Denote by \(\mathbb{H}^n\) the Heisenberg group, the set \(\mathbb{R}\times\mathbb{R}^{2n}\) equipped with the following non-commutative group operation: for all \((u,x), (v,y)\in\mathbb{H}^n\), \[ (u,x)\cdot (v,y):=(u+v+x^TBy,x+y). \] Here, \(B:=\begin{pmatrix}0&-bI_n\\ bI_n&0\end{pmatrix}\) for some \(b\neq 0\) (one typically choose \(b=1/2\)). For \(\mu_1\equiv\mu\), the normalized surface measure on \(\{0\}\times\mathbb{S}^{2n-1}\), let \(\mu_t\) denote its dilation supported on \(t\mathbb{S}^{2n-1}\). For a function \(f:\mathbb{H}^n\rightarrow\mathbb{C}\), one may formally define its spherical means as \[ f\ast\mu_t(u,x):=\int_{\mathbb{S}^{2n-1}}\!f(u-tx^TBy,x-ty)\,d\mu(y) \] and its spherical maximal function as \[ Mf(u,x):=\sup_{t>0}|f\ast\mu_t(u,x)|. \] In this paper, the authors complement known \(L^p\)-boundedness results for \(M\) on \(\mathbb{H}^n\), \(n\geq{2}\), by initiating the study of the case \(n=1\), where currently nothing is known for any \(p<\infty\). For \(2<p\leq\infty\), they show the existence of a constant \(C_p\), depending only on \(p\), such that \[ \|Mf\|_{L^p(\mathbb{H}^1)}\leq C_p\|f\|_{L^p(\mathbb{H}^1)} \] for all \(\mathbb{H}\)-radial functions \(f\) on \(\mathbb{H}^1\). A function \(f:\mathbb{H}^1\rightarrow\mathbb{C}\) is said to be \(\mathbb{H}\)-radial if \(f(u,Rx)=f(u,x)\) for all \((u,x)\in\mathbb{H}^1\) and all \(R\) belonging to the special orthogonal group, \(SO(2)\). Equivalently, \(f\) is \(\mathbb{H}\)-radial if and only if there exists some function \(f_0:\mathbb{R}\times[0,\infty)\rightarrow\mathbb{C}\) such that \(f(u,x)=f_0(u,|x|)\) for all \((u,x)\in\mathbb{H}^1\).

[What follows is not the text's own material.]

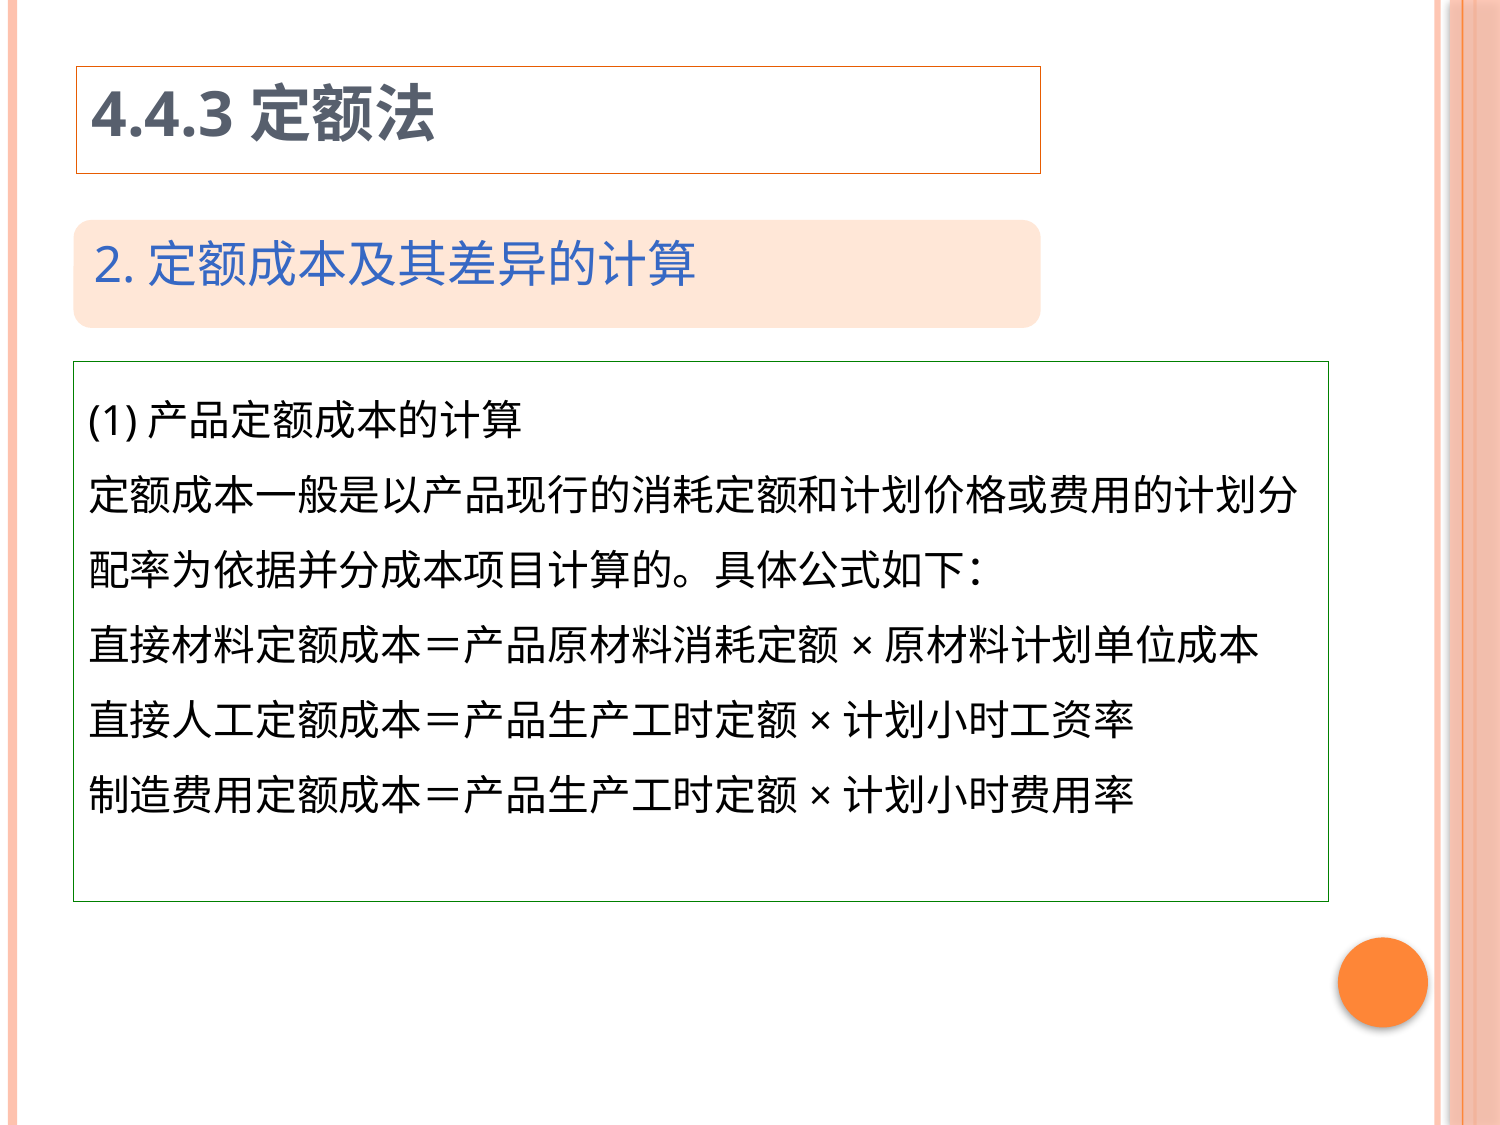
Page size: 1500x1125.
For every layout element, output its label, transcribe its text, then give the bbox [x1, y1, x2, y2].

The authors accomplish this by reducing the problem to studying the boundedness of a maximal function given by \(\sup_{t>0} |A_tf|\), where \(\{A_t\}\) are non-convolution averaging operators on \(\mathbb{R}^2\). While the reduction is not difficult, the associated curve distribution has vanishing rotational and cinematic curvatures, precluding the straightforward application of the standard techniques used to study the Euclidean spherical maximal function. A significant portion of this paper is spent overcoming these challenges, along the way performing an \(L^2\) analysis of two-parameter oscillatory integrals with two-sided fold singularities.
The appendices contain, among other things, a discussion of the use of repeated integration by parts often seen when studying oscillatory integrals.